What Can an Animal That Lives Between Land and Water Teach Us?
Maria Antonietta Tosches is investigating newts, whose adaptability can teach us about our own brains.
Before she joined Columbia University in 2019, Maria Antonietta Tosches primarily researched turtles and lizards. But when she moved from the Max Planck Institute for Brain Research in Frankfurt, where she was a postdoctoral fellow, to New York, she decided to turn her attention to Iberian ribbed newts, a species of salamanders that splits their time between land and water. She believed these animals could offer fresh, specific insight into the evolution of the vertebrate brain. This spring, Tosches, an associate professor of biological sciences, received the MIND Prize from the Pershing Square Foundation for research that improves “our ability to predict, prevent, and treat neurodegenerative diseases.” Columbia News spoke to Tosches about her research, and what she hopes newts can show us.
What does your lab look at in general?
We’re interested in the evolution of the brain. We look at brains across vertebrate species to understand the diversity of neurons, the brain’s building blocks. We’re doing this work by classifying and then comparing neuronal cell types across multiple species.
The main species we’re studying in my lab is an amphibian, the newt Pleurodeles waltl. We chose amphibians because they occupy an interesting position between fish on one end, and mammals and birds on the other—all of which are more commonly studied in neuroscience. These newts have an ability to live in different environmental conditions, on both land and in freshwater ponds. They also regenerate: If they lose a limb or even a substantial number of brain cells, they can grow them back.

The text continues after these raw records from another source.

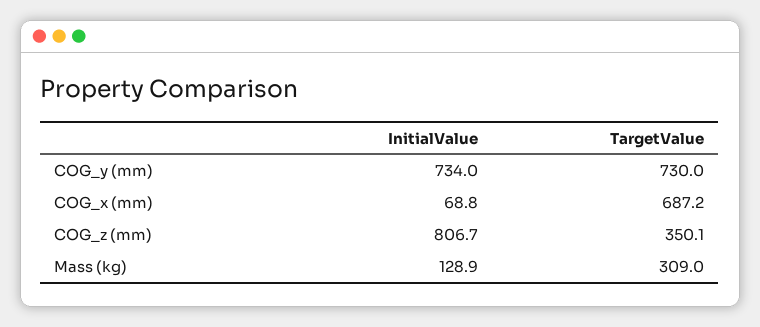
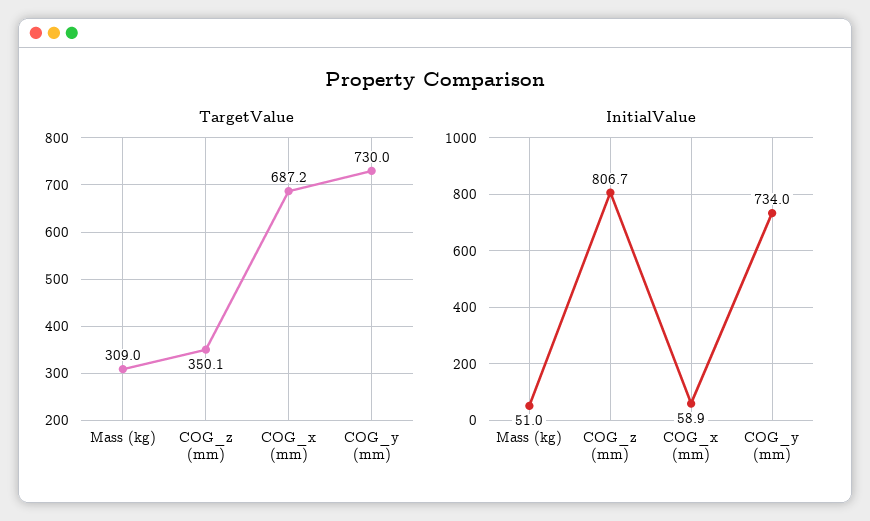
  {
    "InitialValue": {
      "COG_y (mm)": 734,
-     "COG_x (mm)": 68.8,
+     "COG_x (mm)": 58.9,
      "COG_z (mm)": 806.7,
-     "Mass (kg)": 128.9
+     "Mass (kg)": 51
    },
    "TargetValue": {
      "COG_y (mm)": 730,
      "COG_x (mm)": 687.2,
      "COG_z (mm)": 350.1,
      "Mass (kg)": 309
    }
  }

The idea is that by studying these animals we can discover new biology and, from there, further understand how the vertebrate nervous system is organized, and how plasticity in the nervous system works.
Newts’ ability to regenerate brain cells and limbs is obviously interesting, but what can it tell us biologically?

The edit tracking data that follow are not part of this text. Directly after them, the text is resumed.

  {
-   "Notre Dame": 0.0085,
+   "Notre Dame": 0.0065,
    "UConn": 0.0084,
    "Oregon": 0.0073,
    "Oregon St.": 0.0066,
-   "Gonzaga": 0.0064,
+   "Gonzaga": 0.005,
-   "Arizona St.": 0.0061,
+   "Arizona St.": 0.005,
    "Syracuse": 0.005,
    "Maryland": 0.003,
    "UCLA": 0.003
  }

One aspiration is that it can tell us more about neurodegenerative diseases—like Alzheimer's, Parkinson's, and Amyotrophic Lateral Sclerosis (ALS)—and how to combat them.
Humans and other mammals cannot regenerate neurons: The neurons we have at birth are the ones we have for the rest of our life, and that’s it.
Mammals generally react to brain injury or neuron loss by forming scar tissue, which then limits the spread of the damage.
But newts respond to neuron loss in a completely different way. Instead of creating scar tissue, they activate different cellular processes to then make new neurons.
Our idea is to really look at the extreme opposite of neurodegeneration and try to understand how these brains react to neuronal loss and manage to repair themselves.
What makes the fact that newts live between water and land so illuminating?
Water and air pose completely different challenges to animals on a number of levels.
One level is the senses. Light and sound propagate in completely different ways in water and air, for example, because water makes light and sound scatter more. So, in animals that inhabit both worlds, the eyes and ears have to be set up to detect these sensory stimuli in both environments. Smell, too, is completely different in air and water—volatile molecules are good odorants on land, whereas water-soluble molecules are good odorants in water. So, presumably the brain has to be able to adjust sensory processing in order to extract meaningful information from these two sensory worlds.
Other things that are different on land and water are locomotion, how you move, and respiration, how you breathe. It is very clear that many changes took place during evolution as animals transitioned from water to land. However, we don’t know enough about what’s different in the brains of aquatic and terrestrial vertebrates. By looking at a species that can cope with both environments, we can identify the minimal set of changes that the brain has to implement to make sense of the world in water and on land.
Are newts the only animals that split their time between two environments like this?
The ability to remodel the anatomy of the brain to adapt to different environments—which is known as plasticity—is relatively rare in vertebrates. There are vertebrates that have modest seasonal plasticity, like birds that change their singing behavior in the spring when they mate. But in general, the degree of plasticity we see in newts is pretty extreme.
There are a few other animals that live in both wet and dry environments, some of which we have in our lab, like the Polypterus senegalus fish, which live in lakes in Africa that dry out seasonally, and they then spend significant time on land. They’re not as well-adapted as newts to terrestrial lifestyles, but when people raise baby fish in an entirely terrestrial environment, the morphology of their pectoral fins changes to support walking on land. We don’t know if their brains have the same regenerative capabilities as newt brains.
What techniques does your lab use to investigate these questions?
We use single cell RNA sequencing to sequence all the genes expressed in each individual single brain cell. It’s a way to identify cells that have similar gene expression, and to classify cells and identify neuron types and cell types. We’re building a model of the newt brain this way, and we also use our data to compare cells across multiple species. We are also using machine-learning tools to look at animal behavior, and imaging to study neuronal activity in the brain.
What do you like to do outside of your work?
I’m from Italy and I love to cook. When I can, I make bread. I also make pasta, panettone, and ice cream. I approach long and challenging recipes like experiments in the lab.
Do you have a favorite New York activity?
Life with two young kids gets pretty busy! I like to explore the city by taking them to new playgrounds—there are more than 20 in Central Park alone!